Mutant mice lacking a functional FLT3 receptor are deficient in the growth of very primitive B-lymphoid progenitors, which reflects the important role of FLT3 in early B-cell development.60 In line with this we found low levels of FLT3 expression on a subpopulation of BM CD34⁺CD19⁺ cells. It may be speculated that CD34⁺CD19⁺FLT3⁺ cells represent the most primitive B-cell precursors in BM and may correspond to the early B-cell subset affected in FLT3 knock-out mice. Long-term transplantation experiments further showed that targeted FLT3 disruption impaired the developmental capacity of primitive progenitor cells of all hematopoietic lineages with the greatest impact on lymphopoiesis.60 In addition, FLT3 was found to be highly expressed on most “common” acute lymphoblastic leukemia (C-ALL) C-ALL and B-ALL as well as on most B-cell lines.35,36 This suggests that FLT3 is involved in the proliferation/differentiation of early B-lymphoid progenitors and is downregulated during normal B-cell development. In contrast, myelo-monocytic commitment seems to be accompanied by an upregulation of FLT3 expression, which terminates at not precisely defined developmental stages of granulocyte differentiation but is maintained during monocytic development. This is also substantiated by the fact that a subset of BM FLT3⁺ cells coexpressed FMS, which is exclusively found on progenitors committed to precursors of the monocytic lineage and on mature monocytes. The lack of FMS expression in CB suggests that monocytic precursor cells in CB are either more primitive than in BM or are very rare cells.

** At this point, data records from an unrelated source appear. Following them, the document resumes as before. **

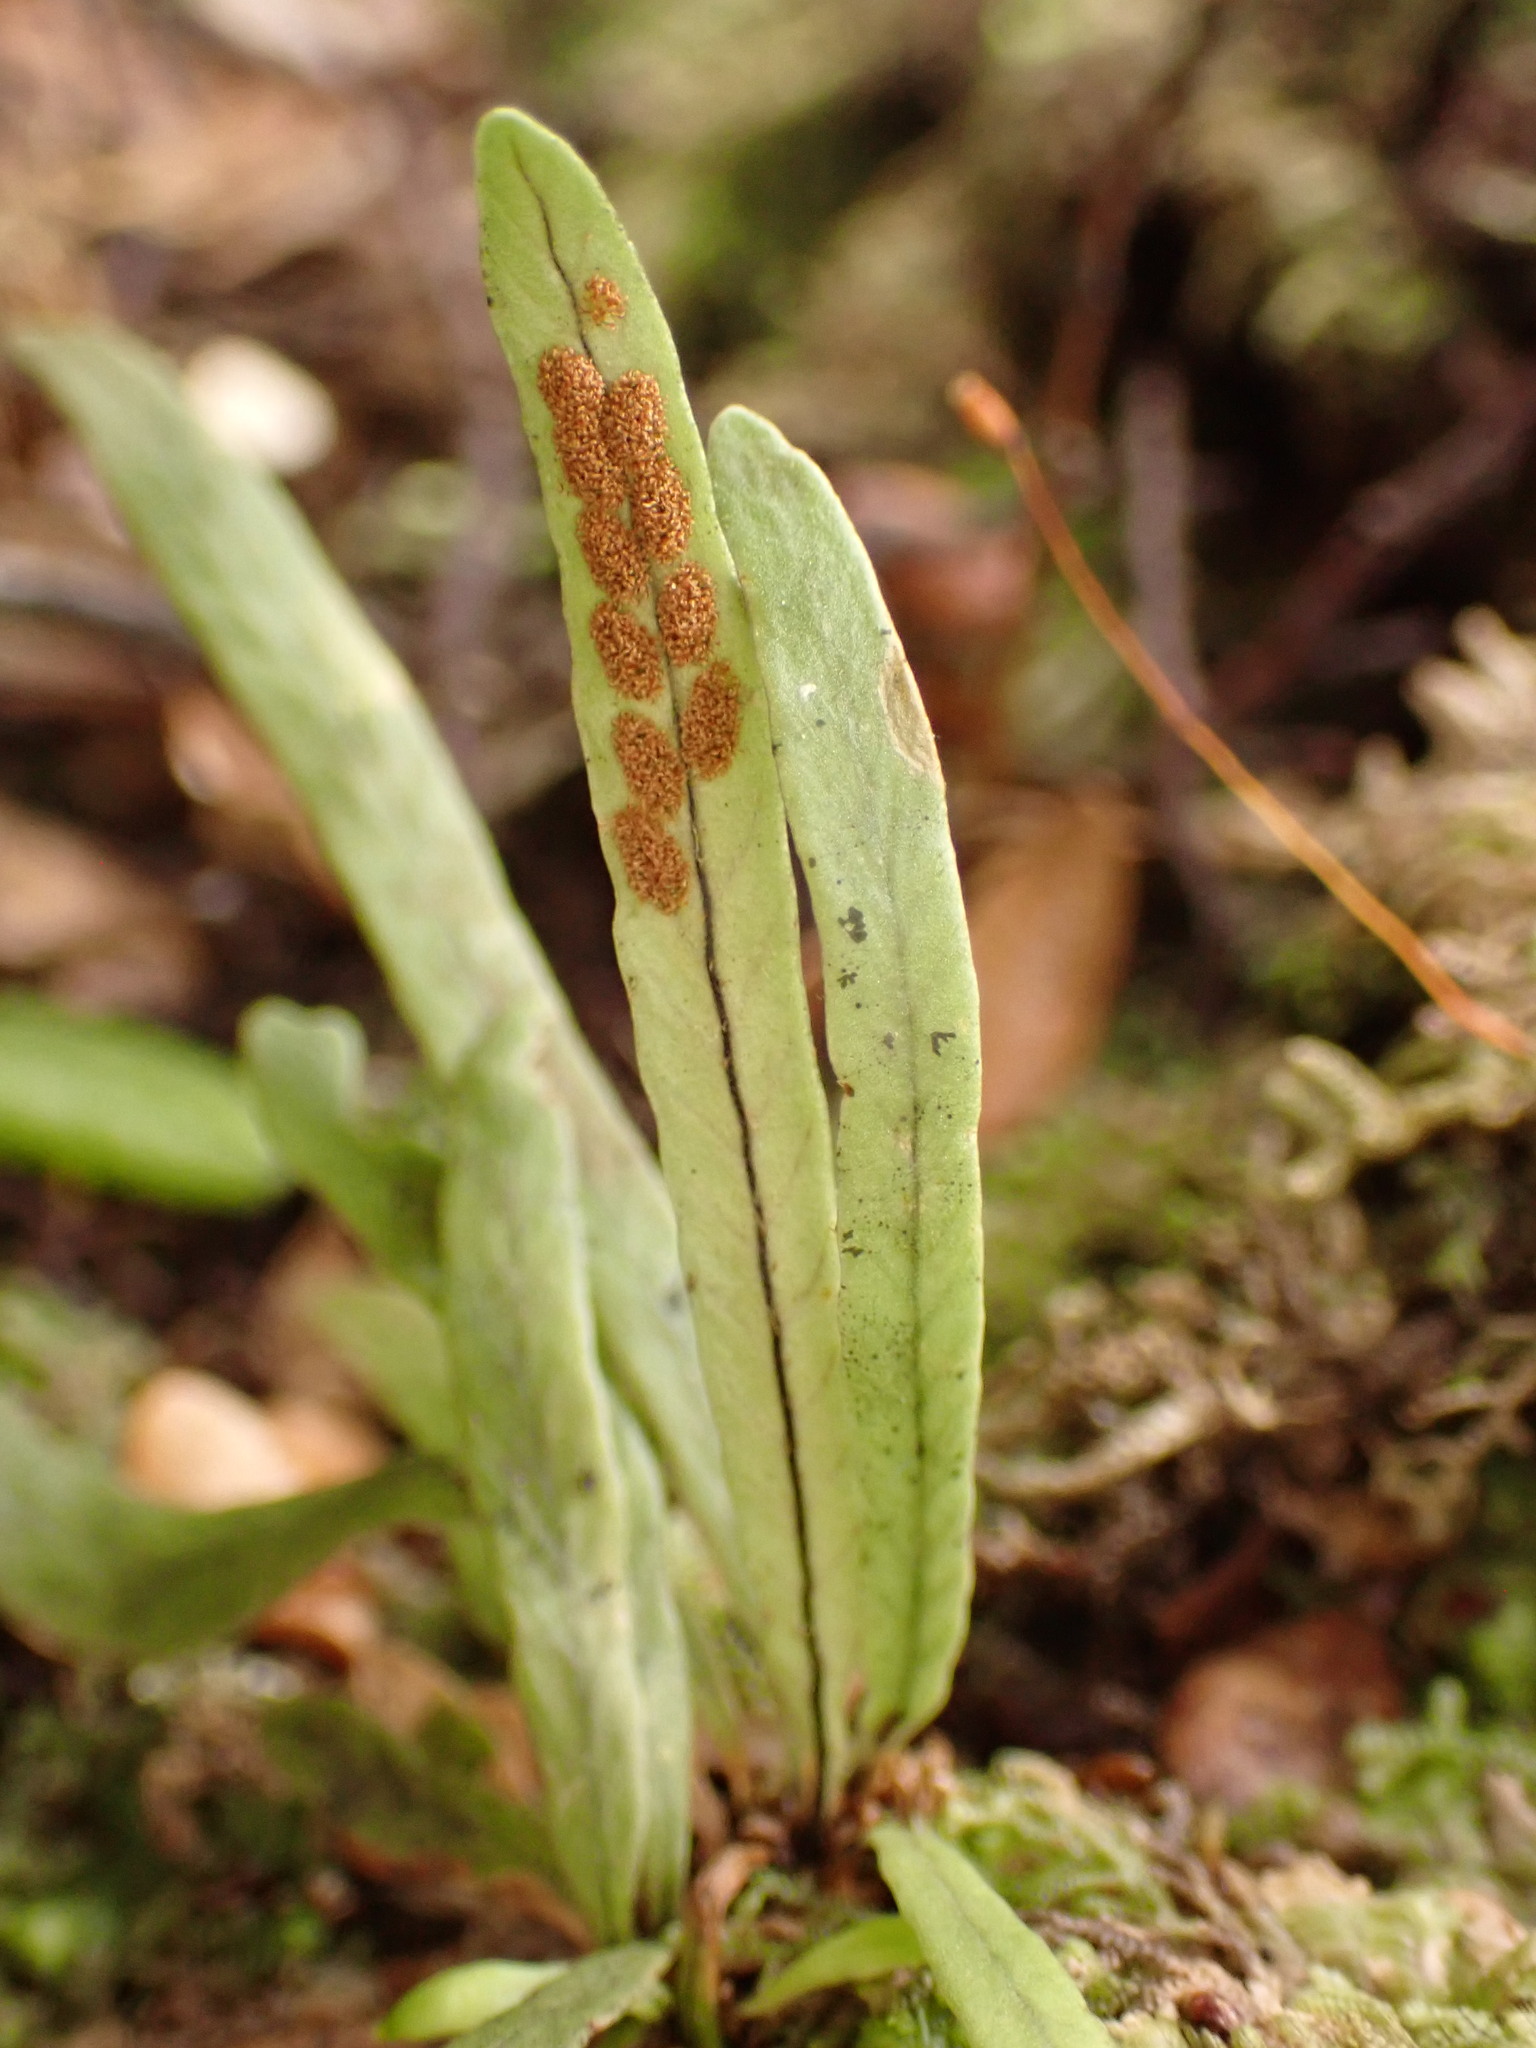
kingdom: Plantae
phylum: Tracheophyta
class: Polypodiopsida
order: Polypodiales
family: Polypodiaceae
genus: Notogrammitis
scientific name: Notogrammitis ciliata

In conclusion, we have shown that FLT3 is expressed on myeloid progenitors and early B cells as well as on primitive CAFC. To precisely answer the question to which extent FLT3 is expressed on the most primitive assayable stem cells, sorted CD34⁺FLT3^high, CD34⁺FLT3^low, or CD34⁺FLT3⁻ cells might be transplanted into irradiated immunodeficient mice and scored for the capacity to initiate and sustain human long-term hematopoiesis.